The knocks are too gentle to be her father.

That only leaves one person. Rachel closes her eyes, resting her forehead against the knee she’d brought up to tend to her ankle. “You can come in, Cassie.” 

Rachel only looks up when Cassie’s quiet footsteps stop in front of her. Cassie’s mouth is twisted downward as her eyes search Rachel’s face. “Are you okay?” Cassie asks when their eyes meet.

Rachel just shrugs. Cassie takes the cue to sit beside her on the bench, settling her hands in her lap primly.

“Just a swollen ankle,” Rachel says. “I’ll be fine.”

Cassie hums, noncommittally. Rachel knows what that noise means. She sighs, rubbing a hand across her head and inadvertently freeing some strands of hair from her tight bun. She’s tired of the bun, her leotard and her leggings, all of which feel far too constricting.

“I’ll be fine,” Rachel says again. 

“Alright, Rachel.”

She’d just turned twelve a month ago. The air between her parents had been tense for a long time, but Rachel hadn’t fully realized how bad it truly was until she’d stumbled into an angry, whispered argument in the pantry at her birthday party when she’d just wanted to ask when the cake was going to come out. Her father had left the house a week later after the tail-end of another argument, his cheeks flushed and veins in his forehead popping as he’d closed the door behind him. Rachel had watched him leave from the window as he stormed to his car, his duffel stuffed with clothes that hadn’t properly been packed.

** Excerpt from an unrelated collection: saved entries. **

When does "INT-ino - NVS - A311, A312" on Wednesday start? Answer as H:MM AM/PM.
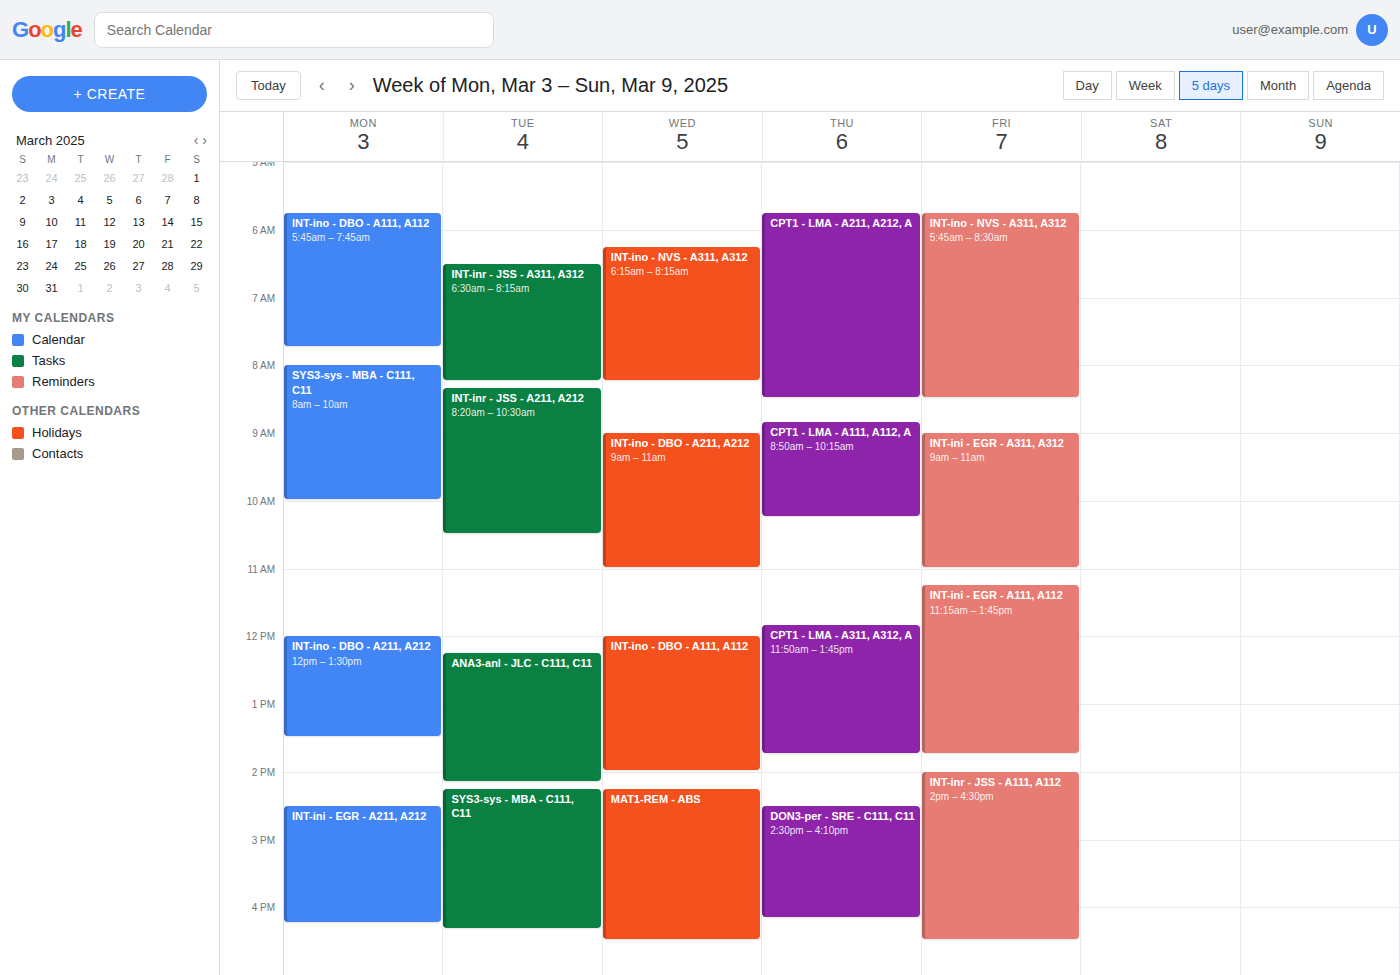
6:15 AM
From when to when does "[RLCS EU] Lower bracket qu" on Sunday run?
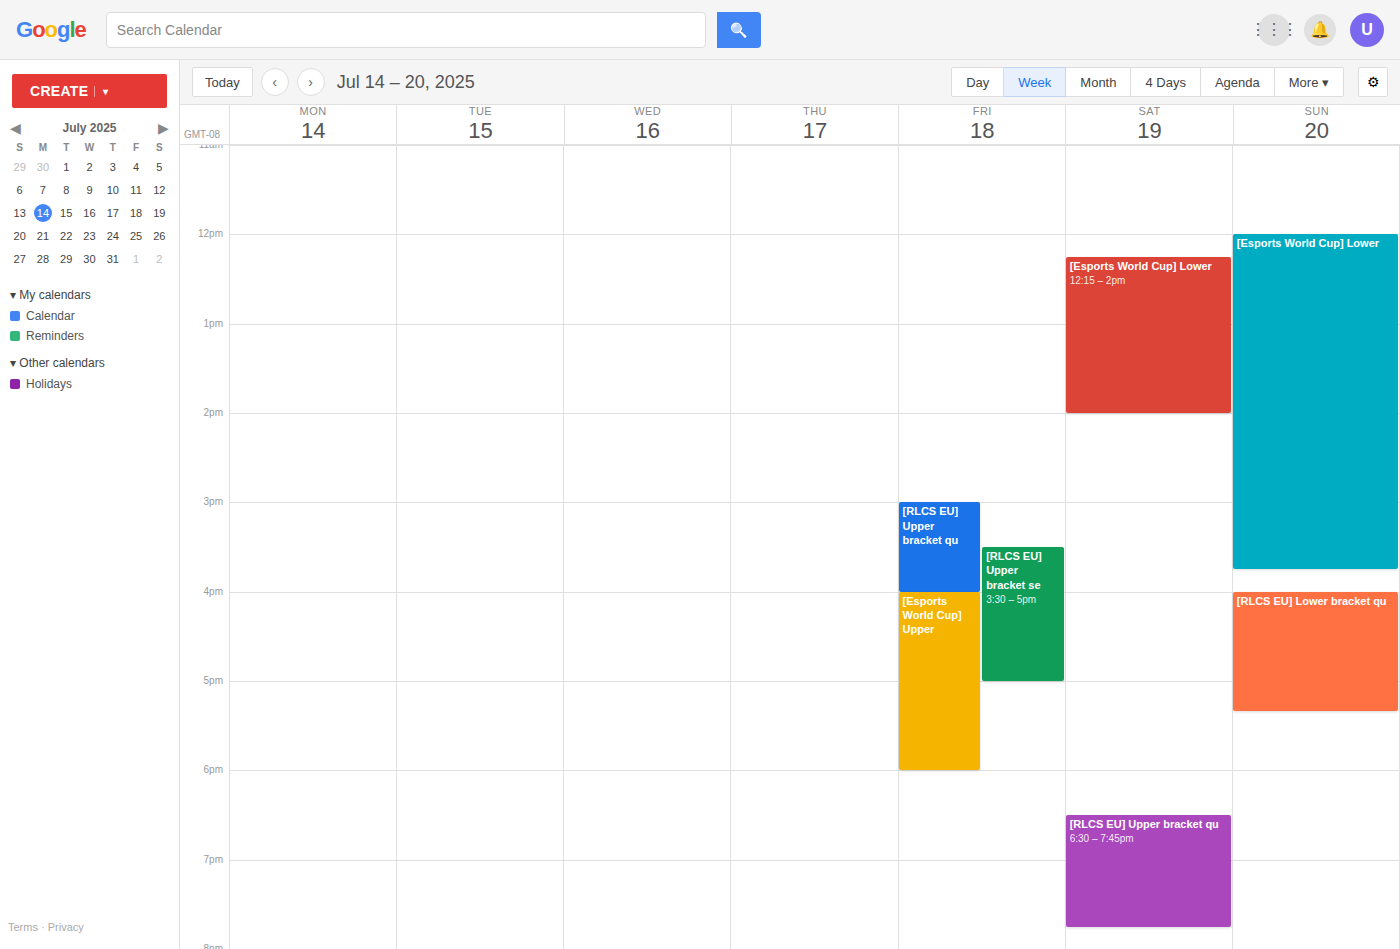
4:00 PM to 5:20 PM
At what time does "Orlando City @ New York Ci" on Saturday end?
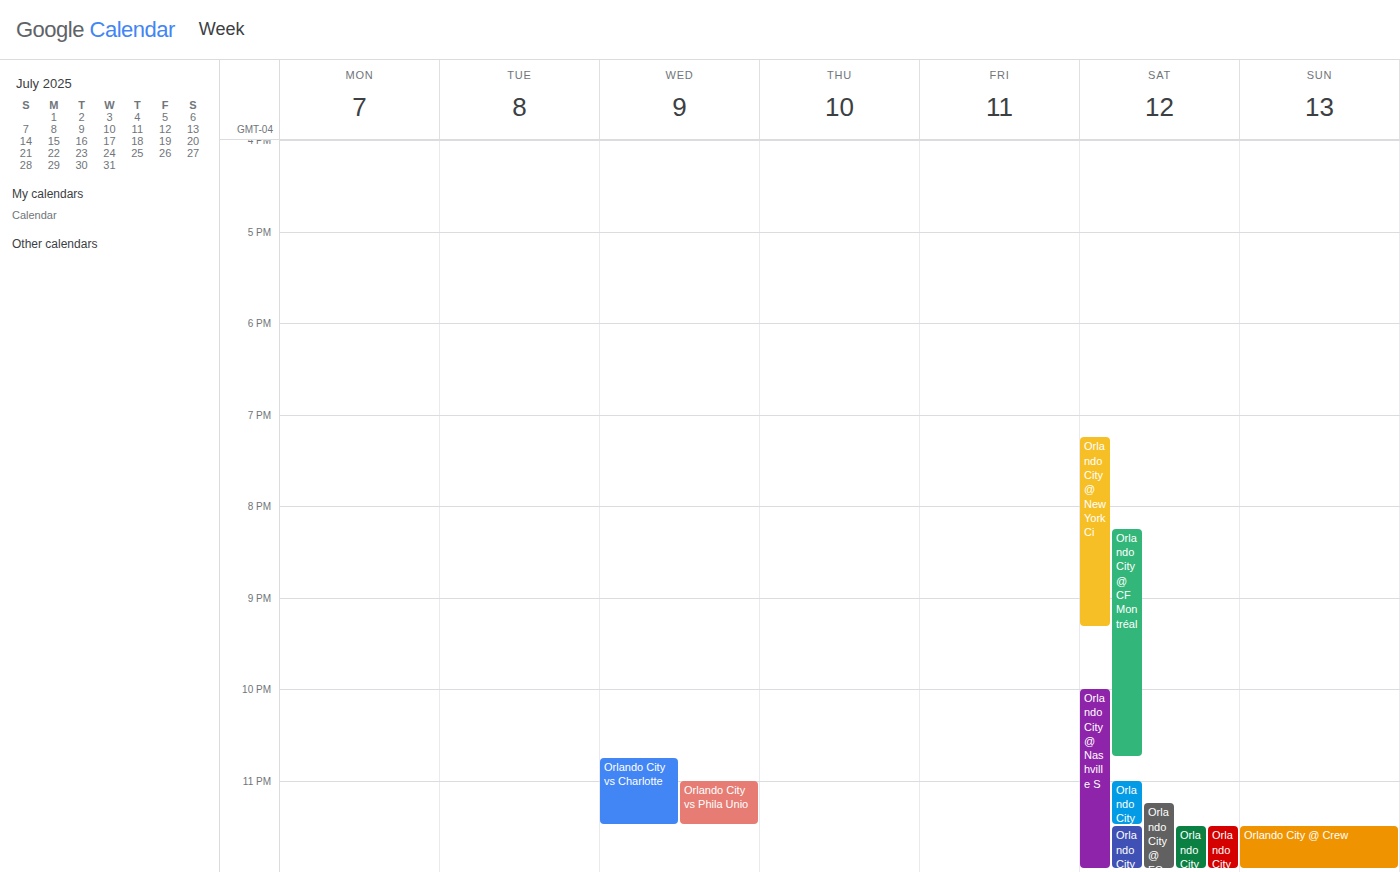
9:20 PM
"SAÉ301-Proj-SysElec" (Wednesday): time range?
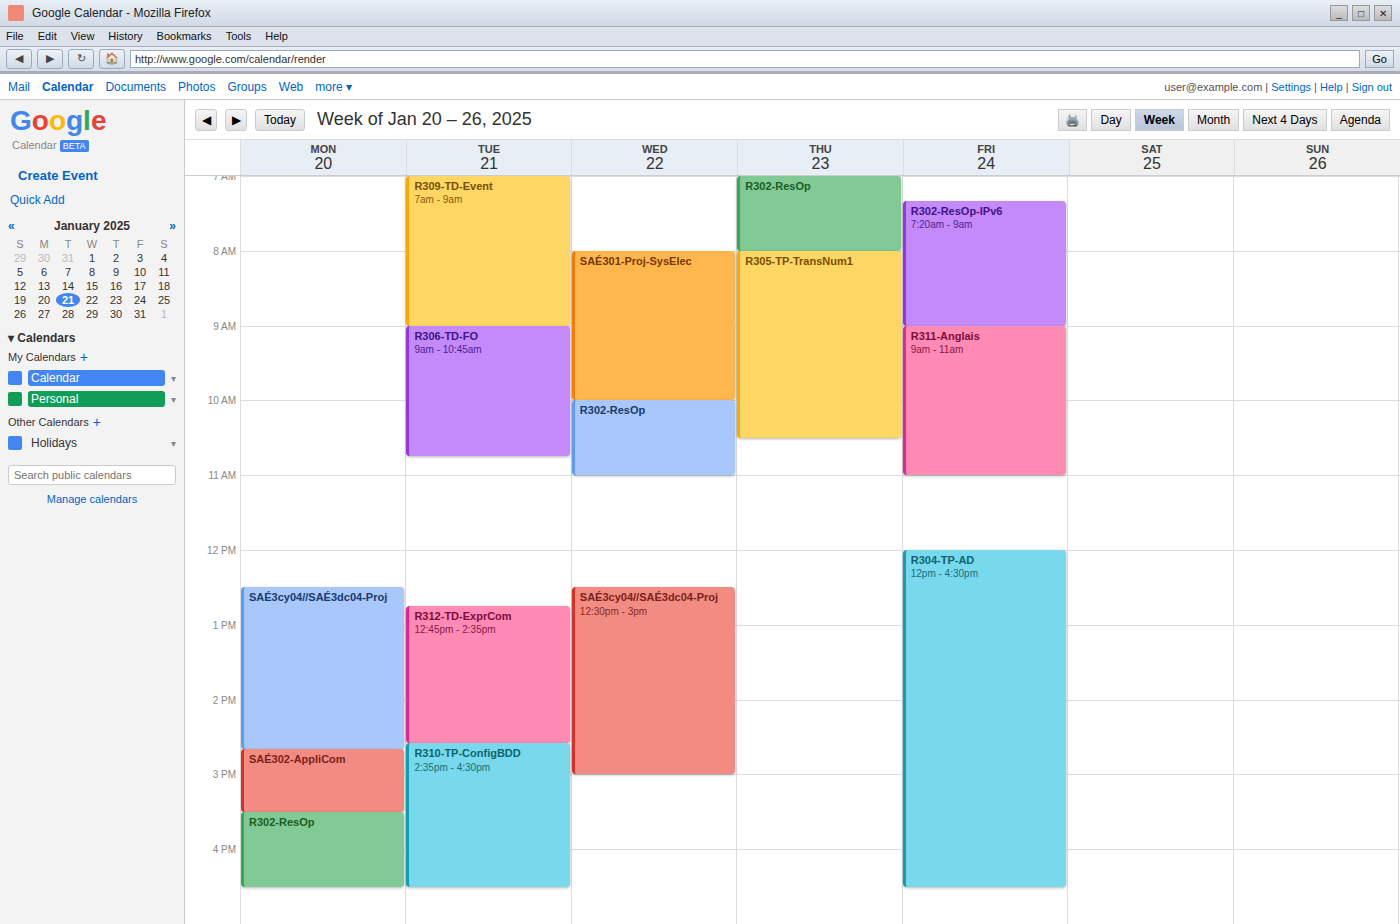
8:00 AM to 10:00 AM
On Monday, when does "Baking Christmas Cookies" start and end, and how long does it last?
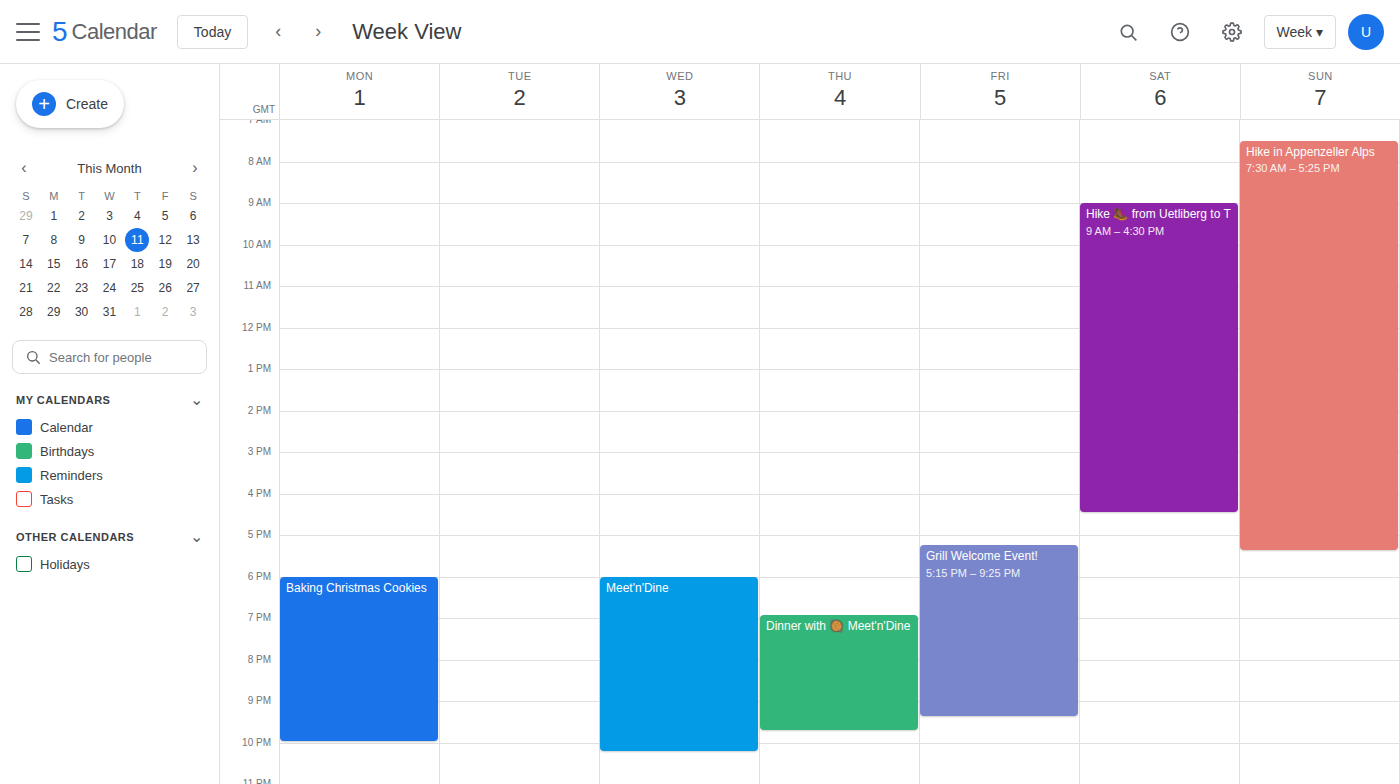
18:00 to 22:00, 4 hours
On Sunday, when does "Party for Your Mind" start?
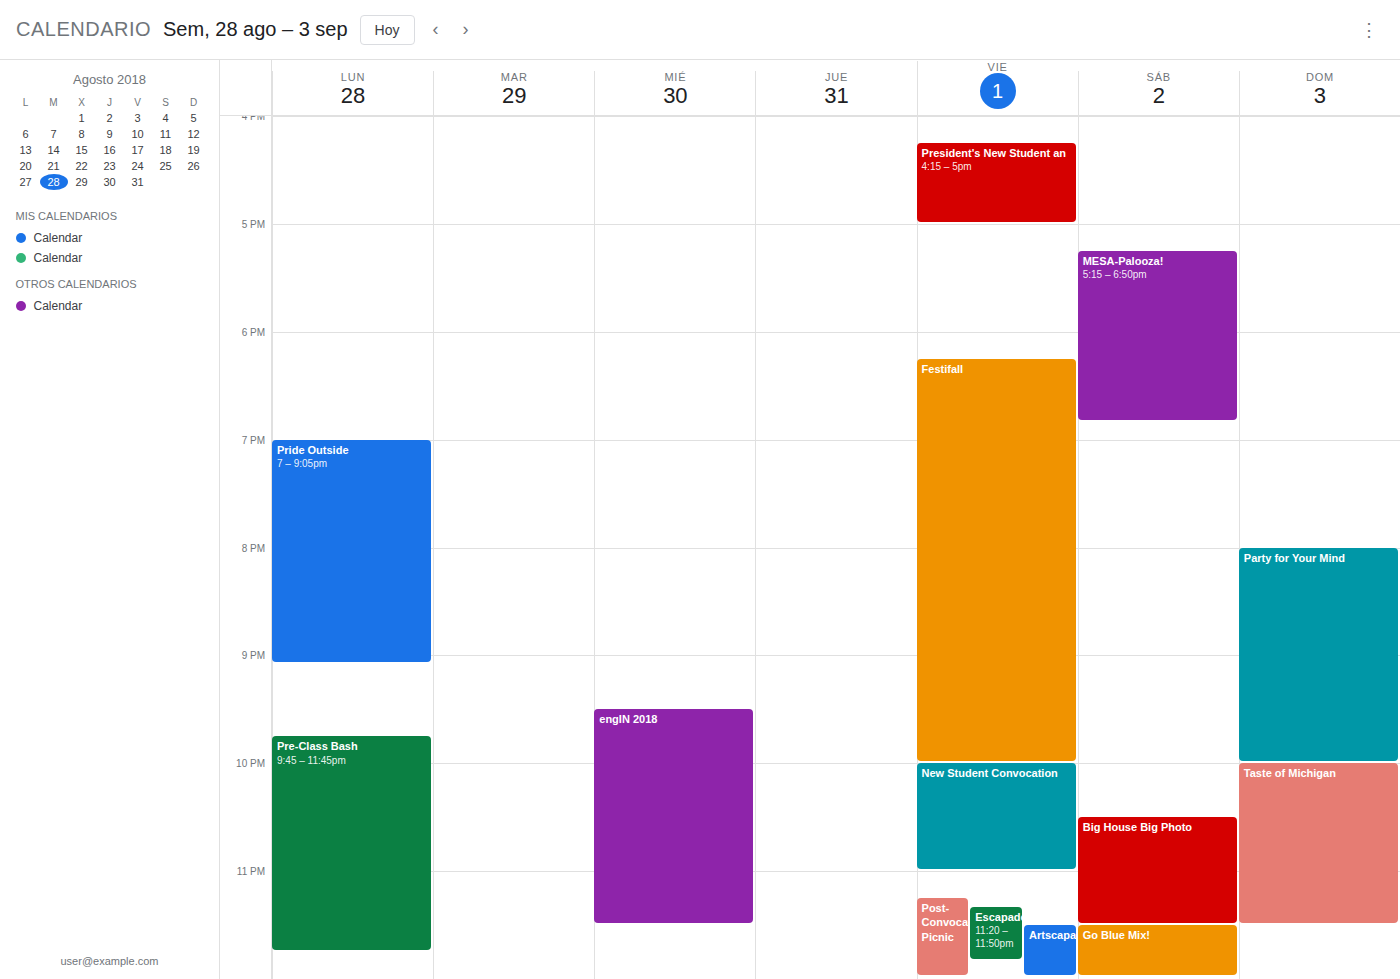
20:00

_We just need some space_ , her mother had said that night, face tight. _This is only temporary_ , she said the next morning as she fried some eggs, mouth stretched in an utterly false smile. Rachel had wanted to ask her to stop, but had only been able to nod. 

And now they’d both come to her meet, only for Rachel to fuck it all up. 

“That wasn’t supposed to happen,” Rachel says.

“It was a good routine,” Cassie says, turning to look at her. The earnestness that brightens her face is almost painful. “People fall all the time. You just got unlucky.”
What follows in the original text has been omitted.